Parish government should be on the hook for $200,000 to replace City-Parish Hall’s roof — its 20% share of the $1.1 million cost. Instead, city taxpayers are shouldering 100% of the cost of putting a roof over parish government’s head.

Parish government should be responsible for all roads in unincorporated areas. But Guillory wants to spend $2.3 million of city money widening Duhon Road, which is almost entirely outside of city limits, without any contribution from parish government.

And parish government should pay for its fair share of the six-figure cost of the mayor-president’s security detail, too (none of his predecessors have used the security detail anywhere near this extent).

Throwing away millions of dollars of city funding is something no mayor should do — especially when city taxpayers pay 80% of his salary.

ARPA Spending

Lafayette’s $86 million allocation from the American Rescue Plan Act is a once-in-a-lifetime opportunity to do something great and to help people in need. Instead, too much of this windfall is being blown on regular capital projects with no accounting for long-term maintenance costs.

Guillory wants the parish to spend $6 million extending roads despite not having enough funding to maintain the parish’s current backlog of road maintenance.

He also wants the city to spend $3 million digging three more holes in the ground without a comprehensive drainage plan, and another $3 million on a random assortment of capital spending like new mowers for golf courses.

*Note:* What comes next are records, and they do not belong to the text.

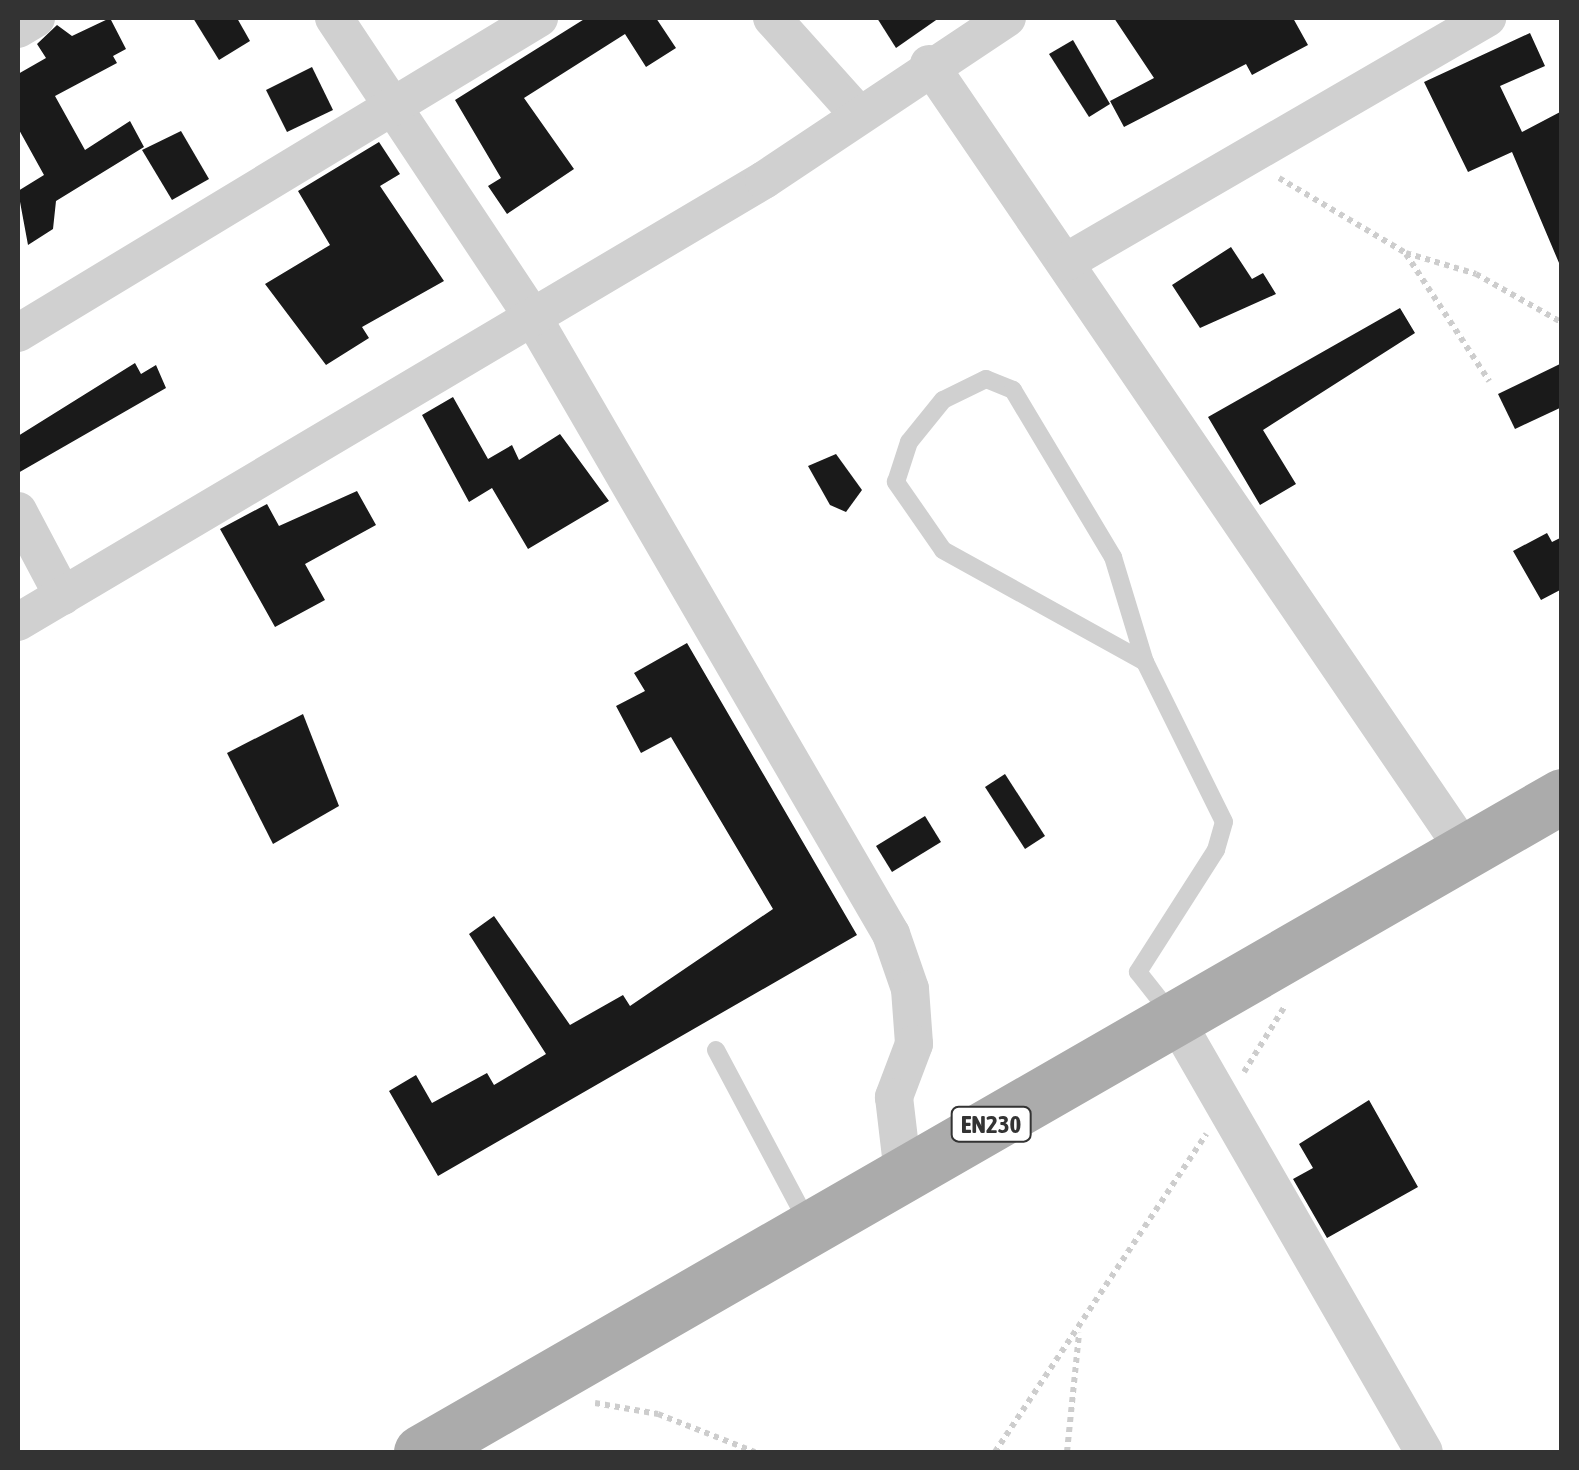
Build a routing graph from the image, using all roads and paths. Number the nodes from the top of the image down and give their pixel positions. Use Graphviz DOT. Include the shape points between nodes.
graph roads {
  1 [pos="36,18"];
  2 [pos="334,18"];
  3 [pos="539,18"];
  4 [pos="772,18"];
  5 [pos="1007,18"];
  6 [pos="1487,18"];
  7 [pos="18,29"];
  8 [pos="929,64"];
  9 [pos="392,109"];
  10 [pos="858,114"];
  11 [pos="1235,164"];
  12 [pos="1406,253"];
  13 [pos="1066,262"];
  14 [pos="532,316"];
  15 [pos="1562,322"];
  16 [pos="18,334"];
  17 [pos="1489,380"];
  18 [pos="18,512"];
  19 [pos="63,596"];
  20 [pos="18,622"];
  21 [pos="1145,662"];
  22 [pos="1562,796"];
  23 [pos="1466,852"];
  24 [pos="1293,992"];
  25 [pos="1175,1018"];
  26 [pos="716,1050"];
  27 [pos="1224,1104"];
  28 [pos="903,1174"];
  29 [pos="811,1228"];
  30 [pos="1079,1332"];
  31 [pos="588,1404"];
  32 [pos="421,1452"];
  33 [pos="755,1452"];
  34 [pos="995,1452"];
  35 [pos="1067,1452"];
  36 [pos="1424,1452"];
  1 -- 7 [label="street"];
  2 -- 9 [label="street"];
  3 -- 9 [label="street"];
  4 -- 10 [label="street"];
  5 -- 8 [label="street"];
  6 -- 11 [label="street"];
  8 -- 10 [label="street"];
  8 -- 13 [label="street"];
  9 -- 14 [label="street"];
  9 -- 16 [label="street"];
  10 -- 14 [label="street"];
  11 -- 12 [label="path" via="1289,181"];
  11 -- 13 [label="street"];
  12 -- 15 [label="path" via="1476,274"];
  12 -- 17 [label="path"];
  13 -- 23 [label="street"];
  14 -- 19 [label="street"];
  14 -- 28 [label="street" via="891,934 910,989 914,1044 894,1097"];
  18 -- 19 [label="street"];
  19 -- 20 [label="street"];
  21 -- 21 [label="lane" via="1114,557 1014,390 986,379 943,400 909,442 896,482 943,550"];
  21 -- 25 [label="lane" via="1224,822 1138,972"];
  22 -- 23 [label="main road, EN230"];
  23 -- 25 [label="main road, EN230"];
  24 -- 27 [label="path"];
  25 -- 27 [label="street"];
  25 -- 28 [label="main road, EN230"];
  26 -- 29 [label="lane"];
  27 -- 30 [label="path"];
  27 -- 36 [label="street"];
  28 -- 29 [label="main road, EN230"];
  29 -- 32 [label="main road, EN230"];
  30 -- 34 [label="path"];
  30 -- 35 [label="path"];
  31 -- 33 [label="path" via="658,1414"];
}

The councils should dig deeper to find better, more impactful and more significant uses for that money.

$100 Million Parks

Guillory thinks the city should take on $25 million in debt to turn Brown Park and Moore Park into megaparks akin to the Broussard and Youngsville sports complexes. The long-term cost on these projects, though, is massive. 

The Youngsville park costs $1 million in tax subsidies to operate. Throw in interest, and you could be looking at $100 million over the next 30 years.

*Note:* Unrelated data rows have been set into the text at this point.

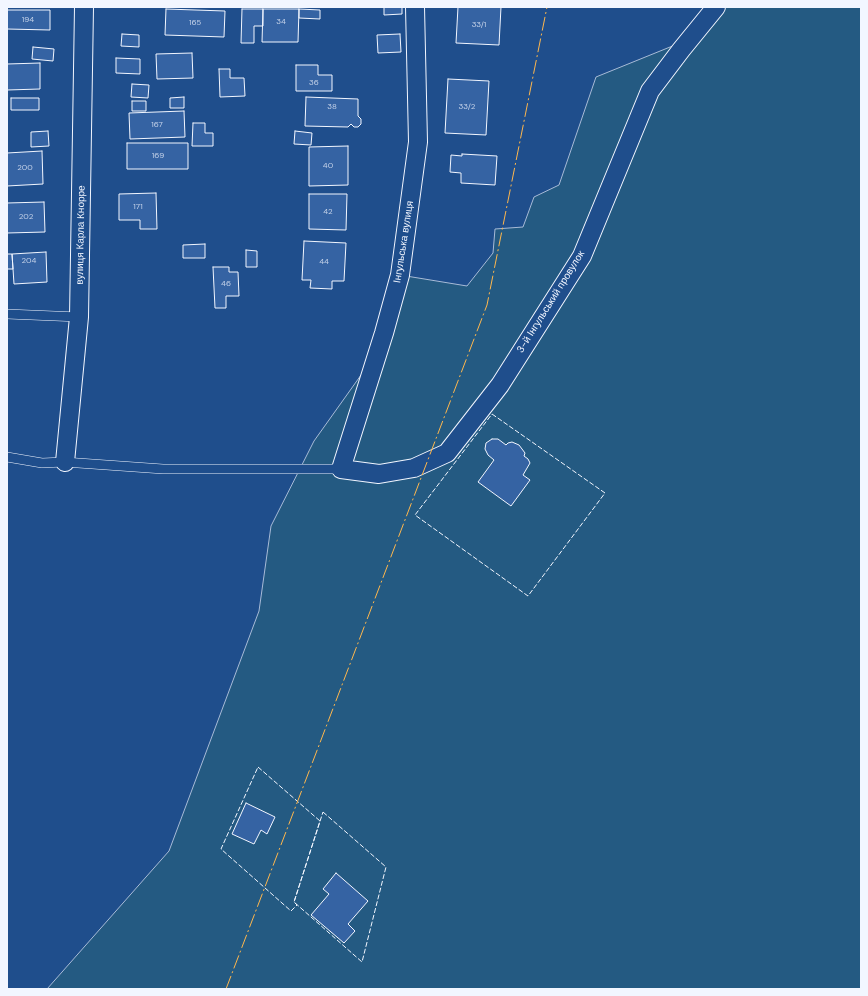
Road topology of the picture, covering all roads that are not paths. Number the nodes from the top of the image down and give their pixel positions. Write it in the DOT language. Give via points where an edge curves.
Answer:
graph roads {
  1 [pos="84,7"];
  2 [pos="416,7"];
  3 [pos="716,7"];
  4 [pos="7,314"];
  5 [pos="79,317"];
  6 [pos="7,457"];
  7 [pos="65,462"];
  8 [pos="341,469"];
  1 -- 5 [label="street, вулиця Карла Кнорре"];
  2 -- 8 [label="street, Інгульська вулиця" via="418,142 400,274"];
  3 -- 8 [label="street, 3-й Інгульський провулок" via="650,91 582,256 500,385 447,453 414,468 379,474"];
  4 -- 5 [label="lane"];
  5 -- 7 [label="street, вулиця Карла Кнорре"];
  6 -- 7 [label="lane" via="42,463"];
  7 -- 8 [label="lane" via="163,468"];
}
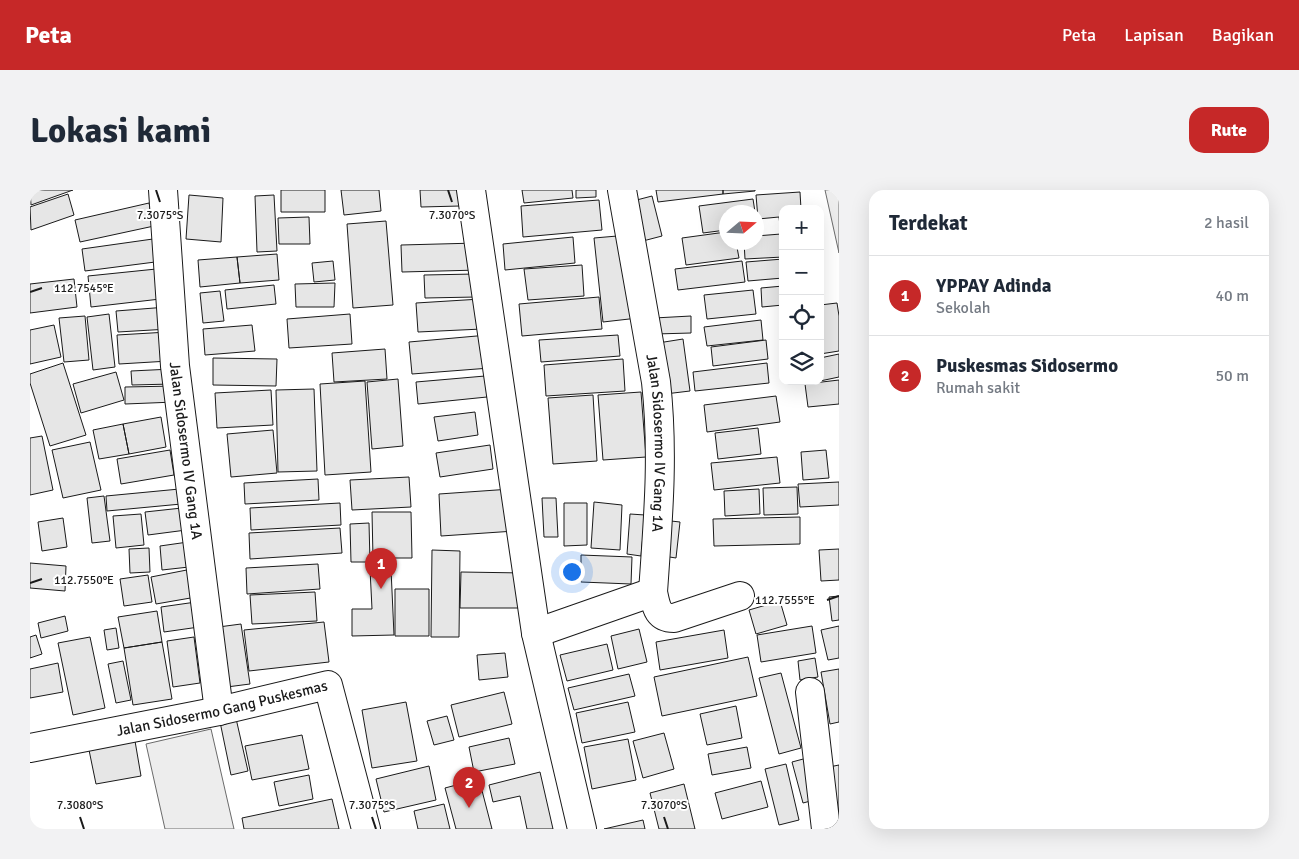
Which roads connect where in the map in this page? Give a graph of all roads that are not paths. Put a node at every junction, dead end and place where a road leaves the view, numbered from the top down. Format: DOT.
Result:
graph roads {
  1 [pos="163,190"];
  2 [pos="471,190"];
  3 [pos="622,190"];
  4 [pos="653,592"];
  5 [pos="740,596"];
  6 [pos="536,633"];
  7 [pos="810,692"];
  8 [pos="220,711"];
  9 [pos="30,748"];
  10 [pos="366,829"];
  11 [pos="582,829"];
  12 [pos="826,829"];
  1 -- 8 [label="street, Jalan Sidosermo IV Gang 1A"];
  2 -- 6 [label="street"];
  3 -- 4 [label="street, Jalan Sidosermo IV Gang 1A"];
  4 -- 5 [label="street, Jalan Sidosermo IV Gang 1A"];
  4 -- 6 [label="street"];
  6 -- 11 [label="street"];
  7 -- 12 [label="street"];
  8 -- 9 [label="street, Jalan Sidosermo Gang Puskesmas"];
  8 -- 10 [label="street, Jalan Sidosermo Gang Puskesmas"];
}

But there has been no evidence of a proper market analysis to prove what the demand is for these parks to attract tournaments given every town in the region seems to have one. No business plan has been presented to show how much these parks will cost to operate.

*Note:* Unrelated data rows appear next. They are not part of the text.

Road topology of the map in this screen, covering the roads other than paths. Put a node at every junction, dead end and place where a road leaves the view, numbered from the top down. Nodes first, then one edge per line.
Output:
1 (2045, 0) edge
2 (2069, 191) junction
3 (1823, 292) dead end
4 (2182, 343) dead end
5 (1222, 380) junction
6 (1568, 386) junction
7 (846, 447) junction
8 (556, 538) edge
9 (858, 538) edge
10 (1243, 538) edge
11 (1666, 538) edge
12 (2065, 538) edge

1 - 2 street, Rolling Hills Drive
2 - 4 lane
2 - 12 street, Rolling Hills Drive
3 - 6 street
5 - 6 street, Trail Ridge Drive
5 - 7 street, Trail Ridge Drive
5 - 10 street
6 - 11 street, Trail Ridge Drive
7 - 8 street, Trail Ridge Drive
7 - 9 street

City Council members should remove that funding until the administration shows them a detailed plan that accounts for their long-term costs, benefits and what value they will bring to the surrounding neighborhoods.

Bankrupting LUS Fiber

This budget puts LUS Fiber in a heap of trouble. Fiber will pay ILOT — a cash payment into the city general fund that mimics taxes — for the first time ever. And just in time, too. Fiber’s ILOT papers over a $3 million deficit for city government.

That puts Fiber in a vulnerable financial position. It will end 2023 with $4.4 million in cash, which doesn’t appear to be enough money to cover its planned expansion into Ville Platte.

Fiber’s pro forma for the Ville Platte expansion projects $5 million in expenses in year one (this coming year). But those numbers aren’t accounted for in Fiber’s proposed budget, Fiber Director Ryan Meche acknowledged during budget hearings. Accounting for that obligation suggests Fiber would have a negative balance of $600,000 by the end of next year. And that’s before considering any of the matching funds required for the other grants Fiber’s applied for.

The administration is taking tremendous risks with LUS Fiber’s finances and to date has not provided any serious explanation about how these risks are in the best interests of the city. Instead these expansions have been framed as being good for the region. But Acadiana doesn’t own LUS Fiber. The city does. It’s the city that’s on the hook if LUS Fiber goes bankrupt.

The Councils can fix these issues

There are exactly 10 people who can fix these issues: the City and Parish Council members. They — not the mayor-president — hold the power of the purse.

Council members can propose budget amendments at the wrap-up meeting on Aug. 30. And if they move to rein in his spending, they’ll need to buck up for a veto showdown. Guillory, and mayor-presidents before him, have not been afraid to spend money by veto, a maneuver that’s likely illegal.

They must decide: Are they going to go along with some risky and irresponsible spending? Or are they going to do their jobs and protect the public’s interests?